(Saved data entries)

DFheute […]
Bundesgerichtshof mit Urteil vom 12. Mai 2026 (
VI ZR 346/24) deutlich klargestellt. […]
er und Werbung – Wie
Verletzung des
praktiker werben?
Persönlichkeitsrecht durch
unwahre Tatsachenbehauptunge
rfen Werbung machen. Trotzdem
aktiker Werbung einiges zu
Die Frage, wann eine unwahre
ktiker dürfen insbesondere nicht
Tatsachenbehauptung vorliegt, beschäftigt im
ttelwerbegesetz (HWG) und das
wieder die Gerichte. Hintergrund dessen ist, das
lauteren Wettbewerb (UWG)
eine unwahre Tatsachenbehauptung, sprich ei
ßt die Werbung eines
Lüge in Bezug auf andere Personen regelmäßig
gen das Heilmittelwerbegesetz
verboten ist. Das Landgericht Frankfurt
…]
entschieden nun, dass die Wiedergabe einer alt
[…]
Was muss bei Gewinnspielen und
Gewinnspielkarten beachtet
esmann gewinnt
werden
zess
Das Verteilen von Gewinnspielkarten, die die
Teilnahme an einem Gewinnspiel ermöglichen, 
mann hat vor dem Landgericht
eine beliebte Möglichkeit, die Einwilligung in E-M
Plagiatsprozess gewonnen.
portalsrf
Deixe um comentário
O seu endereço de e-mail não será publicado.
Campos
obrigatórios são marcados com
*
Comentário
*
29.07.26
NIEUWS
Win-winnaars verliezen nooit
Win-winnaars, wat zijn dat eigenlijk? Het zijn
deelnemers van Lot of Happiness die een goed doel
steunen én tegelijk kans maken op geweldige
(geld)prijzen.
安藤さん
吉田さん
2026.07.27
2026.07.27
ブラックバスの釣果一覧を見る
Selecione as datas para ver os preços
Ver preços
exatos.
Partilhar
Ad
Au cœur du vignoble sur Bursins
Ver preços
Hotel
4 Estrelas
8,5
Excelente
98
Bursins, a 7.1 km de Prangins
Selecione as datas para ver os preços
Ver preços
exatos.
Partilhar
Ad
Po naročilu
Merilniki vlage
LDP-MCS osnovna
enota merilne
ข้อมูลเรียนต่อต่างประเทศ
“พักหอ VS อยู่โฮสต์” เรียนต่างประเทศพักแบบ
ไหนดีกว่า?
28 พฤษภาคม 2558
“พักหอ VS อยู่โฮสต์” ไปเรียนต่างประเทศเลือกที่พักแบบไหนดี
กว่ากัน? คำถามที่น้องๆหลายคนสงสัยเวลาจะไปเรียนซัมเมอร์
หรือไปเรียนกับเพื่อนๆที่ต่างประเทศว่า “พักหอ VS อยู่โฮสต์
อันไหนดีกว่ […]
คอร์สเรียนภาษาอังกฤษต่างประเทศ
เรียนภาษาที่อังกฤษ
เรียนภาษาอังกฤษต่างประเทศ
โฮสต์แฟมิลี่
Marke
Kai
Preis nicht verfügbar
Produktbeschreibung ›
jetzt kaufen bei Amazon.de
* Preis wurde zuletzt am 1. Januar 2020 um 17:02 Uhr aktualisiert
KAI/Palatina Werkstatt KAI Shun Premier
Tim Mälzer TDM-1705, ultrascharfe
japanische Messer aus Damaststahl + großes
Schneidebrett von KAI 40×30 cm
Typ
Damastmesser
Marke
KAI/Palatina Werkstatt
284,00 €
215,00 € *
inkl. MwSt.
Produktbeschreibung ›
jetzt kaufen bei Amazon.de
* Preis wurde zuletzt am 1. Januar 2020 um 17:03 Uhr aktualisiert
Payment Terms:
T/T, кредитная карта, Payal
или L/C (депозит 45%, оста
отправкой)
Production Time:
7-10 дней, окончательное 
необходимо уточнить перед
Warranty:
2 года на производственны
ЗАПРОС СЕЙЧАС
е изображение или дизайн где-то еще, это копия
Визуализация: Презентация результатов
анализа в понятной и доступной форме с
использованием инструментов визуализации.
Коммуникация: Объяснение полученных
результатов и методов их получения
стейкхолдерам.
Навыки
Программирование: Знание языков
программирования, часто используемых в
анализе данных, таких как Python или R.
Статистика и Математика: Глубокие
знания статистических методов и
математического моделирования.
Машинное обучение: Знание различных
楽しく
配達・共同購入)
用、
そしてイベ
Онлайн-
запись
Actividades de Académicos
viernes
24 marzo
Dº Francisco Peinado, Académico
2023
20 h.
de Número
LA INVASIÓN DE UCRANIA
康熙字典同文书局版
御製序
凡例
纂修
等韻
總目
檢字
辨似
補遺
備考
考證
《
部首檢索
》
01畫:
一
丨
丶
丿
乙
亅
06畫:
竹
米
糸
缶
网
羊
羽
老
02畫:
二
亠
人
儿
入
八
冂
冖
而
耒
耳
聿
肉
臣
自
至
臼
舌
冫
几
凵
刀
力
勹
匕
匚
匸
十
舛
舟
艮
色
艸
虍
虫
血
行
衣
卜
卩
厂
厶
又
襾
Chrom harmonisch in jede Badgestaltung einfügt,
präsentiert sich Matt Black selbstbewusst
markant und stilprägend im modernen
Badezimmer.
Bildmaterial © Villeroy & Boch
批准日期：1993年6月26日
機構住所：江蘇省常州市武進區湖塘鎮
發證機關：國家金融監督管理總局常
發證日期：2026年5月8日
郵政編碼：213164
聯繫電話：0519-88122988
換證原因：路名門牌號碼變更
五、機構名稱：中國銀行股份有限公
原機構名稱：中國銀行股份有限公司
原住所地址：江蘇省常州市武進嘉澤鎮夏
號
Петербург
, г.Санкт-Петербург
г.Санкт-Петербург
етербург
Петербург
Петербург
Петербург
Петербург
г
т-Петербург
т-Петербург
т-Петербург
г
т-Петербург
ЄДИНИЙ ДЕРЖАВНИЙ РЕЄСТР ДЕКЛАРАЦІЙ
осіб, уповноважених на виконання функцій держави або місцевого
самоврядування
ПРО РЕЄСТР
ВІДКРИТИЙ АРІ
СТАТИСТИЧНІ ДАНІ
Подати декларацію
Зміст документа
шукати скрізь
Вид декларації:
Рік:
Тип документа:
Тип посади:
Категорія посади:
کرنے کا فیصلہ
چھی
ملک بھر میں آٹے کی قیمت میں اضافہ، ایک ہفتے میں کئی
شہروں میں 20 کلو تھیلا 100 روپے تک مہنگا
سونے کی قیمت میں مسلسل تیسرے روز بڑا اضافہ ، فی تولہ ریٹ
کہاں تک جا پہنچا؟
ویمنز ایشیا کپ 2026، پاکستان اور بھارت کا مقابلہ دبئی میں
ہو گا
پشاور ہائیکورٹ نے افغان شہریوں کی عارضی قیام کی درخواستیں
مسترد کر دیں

> What is required: Write out every line of all the entries above, character for character and in the same order.

> Final answer:
DFheute […]
Bundesgerichtshof mit Urteil vom 12. Mai 2026 (
VI ZR 346/24) deutlich klargestellt. […]
er und Werbung – Wie
Verletzung des
praktiker werben?
Persönlichkeitsrecht durch
unwahre Tatsachenbehauptunge
rfen Werbung machen. Trotzdem
aktiker Werbung einiges zu
Die Frage, wann eine unwahre
ktiker dürfen insbesondere nicht
Tatsachenbehauptung vorliegt, beschäftigt im
ttelwerbegesetz (HWG) und das
wieder die Gerichte. Hintergrund dessen ist, das
lauteren Wettbewerb (UWG)
eine unwahre Tatsachenbehauptung, sprich ei
ßt die Werbung eines
Lüge in Bezug auf andere Personen regelmäßig
gen das Heilmittelwerbegesetz
verboten ist. Das Landgericht Frankfurt
…]
entschieden nun, dass die Wiedergabe einer alt
[…]
Was muss bei Gewinnspielen und
Gewinnspielkarten beachtet
esmann gewinnt
werden
zess
Das Verteilen von Gewinnspielkarten, die die
Teilnahme an einem Gewinnspiel ermöglichen, 
mann hat vor dem Landgericht
eine beliebte Möglichkeit, die Einwilligung in E-M
Plagiatsprozess gewonnen.
portalsrf
Deixe um comentário
O seu endereço de e-mail não será publicado.
Campos
obrigatórios são marcados com
*
Comentário
*
29.07.26
NIEUWS
Win-winnaars verliezen nooit
Win-winnaars, wat zijn dat eigenlijk? Het zijn
deelnemers van Lot of Happiness die een goed doel
steunen én tegelijk kans maken op geweldige
(geld)prijzen.
安藤さん
吉田さん
2026.07.27
2026.07.27
ブラックバスの釣果一覧を見る
Selecione as datas para ver os preços
Ver preços
exatos.
Partilhar
Ad
Au cœur du vignoble sur Bursins
Ver preços
Hotel
4 Estrelas
8,5
Excelente
98
Bursins, a 7.1 km de Prangins
Selecione as datas para ver os preços
Ver preços
exatos.
Partilhar
Ad
Po naročilu
Merilniki vlage
LDP-MCS osnovna
enota merilne
ข้อมูลเรียนต่อต่างประเทศ
“พักหอ VS อยู่โฮสต์” เรียนต่างประเทศพักแบบ
ไหนดีกว่า?
28 พฤษภาคม 2558
“พักหอ VS อยู่โฮสต์” ไปเรียนต่างประเทศเลือกที่พักแบบไหนดี
กว่ากัน? คำถามที่น้องๆหลายคนสงสัยเวลาจะไปเรียนซัมเมอร์
หรือไปเรียนกับเพื่อนๆที่ต่างประเทศว่า “พักหอ VS อยู่โฮสต์
อันไหนดีกว่ […]
คอร์สเรียนภาษาอังกฤษต่างประเทศ
เรียนภาษาที่อังกฤษ
เรียนภาษาอังกฤษต่างประเทศ
โฮสต์แฟมิลี่
Marke
Kai
Preis nicht verfügbar
Produktbeschreibung ›
jetzt kaufen bei Amazon.de
* Preis wurde zuletzt am 1. Januar 2020 um 17:02 Uhr aktualisiert
KAI/Palatina Werkstatt KAI Shun Premier
Tim Mälzer TDM-1705, ultrascharfe
japanische Messer aus Damaststahl + großes
Schneidebrett von KAI 40×30 cm
Typ
Damastmesser
Marke
KAI/Palatina Werkstatt
284,00 €
215,00 € *
inkl. MwSt.
Produktbeschreibung ›
jetzt kaufen bei Amazon.de
* Preis wurde zuletzt am 1. Januar 2020 um 17:03 Uhr aktualisiert
Payment Terms:
T/T, кредитная карта, Payal
или L/C (депозит 45%, оста
отправкой)
Production Time:
7-10 дней, окончательное 
необходимо уточнить перед
Warranty:
2 года на производственны
ЗАПРОС СЕЙЧАС
е изображение или дизайн где-то еще, это копия
Визуализация: Презентация результатов
анализа в понятной и доступной форме с
использованием инструментов визуализации.
Коммуникация: Объяснение полученных
результатов и методов их получения
стейкхолдерам.
Навыки
Программирование: Знание языков
программирования, часто используемых в
анализе данных, таких как Python или R.
Статистика и Математика: Глубокие
знания статистических методов и
математического моделирования.
Машинное обучение: Знание различных
楽しく
配達・共同購入)
用、
そしてイベ
Онлайн-
запись
Actividades de Académicos
viernes
24 marzo
Dº Francisco Peinado, Académico
2023
20 h.
de Número
LA INVASIÓN DE UCRANIA
康熙字典同文书局版
御製序
凡例
纂修
等韻
總目
檢字
辨似
補遺
備考
考證
《
部首檢索
》
01畫:
一
丨
丶
丿
乙
亅
06畫:
竹
米
糸
缶
网
羊
羽
老
02畫:
二
亠
人
儿
入
八
冂
冖
而
耒
耳
聿
肉
臣
自
至
臼
舌
冫
几
凵
刀
力
勹
匕
匚
匸
十
舛
舟
艮
色
艸
虍
虫
血
行
衣
卜
卩
厂
厶
又
襾
Chrom harmonisch in jede Badgestaltung einfügt,
präsentiert sich Matt Black selbstbewusst
markant und stilprägend im modernen
Badezimmer.
Bildmaterial © Villeroy & Boch
批准日期：1993年6月26日
機構住所：江蘇省常州市武進區湖塘鎮
發證機關：國家金融監督管理總局常
發證日期：2026年5月8日
郵政編碼：213164
聯繫電話：0519-88122988
換證原因：路名門牌號碼變更
五、機構名稱：中國銀行股份有限公
原機構名稱：中國銀行股份有限公司
原住所地址：江蘇省常州市武進嘉澤鎮夏
號
Петербург
, г.Санкт-Петербург
г.Санкт-Петербург
етербург
Петербург
Петербург
Петербург
Петербург
г
т-Петербург
т-Петербург
т-Петербург
г
т-Петербург
ЄДИНИЙ ДЕРЖАВНИЙ РЕЄСТР ДЕКЛАРАЦІЙ
осіб, уповноважених на виконання функцій держави або місцевого
самоврядування
ПРО РЕЄСТР
ВІДКРИТИЙ АРІ
СТАТИСТИЧНІ ДАНІ
Подати декларацію
Зміст документа
шукати скрізь
Вид декларації:
Рік:
Тип документа:
Тип посади:
Категорія посади:
کرنے کا فیصلہ
چھی
ملک بھر میں آٹے کی قیمت میں اضافہ، ایک ہفتے میں کئی
شہروں میں 20 کلو تھیلا 100 روپے تک مہنگا
سونے کی قیمت میں مسلسل تیسرے روز بڑا اضافہ ، فی تولہ ریٹ
کہاں تک جا پہنچا؟
ویمنز ایشیا کپ 2026، پاکستان اور بھارت کا مقابلہ دبئی میں
ہو گا
پشاور ہائیکورٹ نے افغان شہریوں کی عارضی قیام کی درخواستیں
مسترد کر دیں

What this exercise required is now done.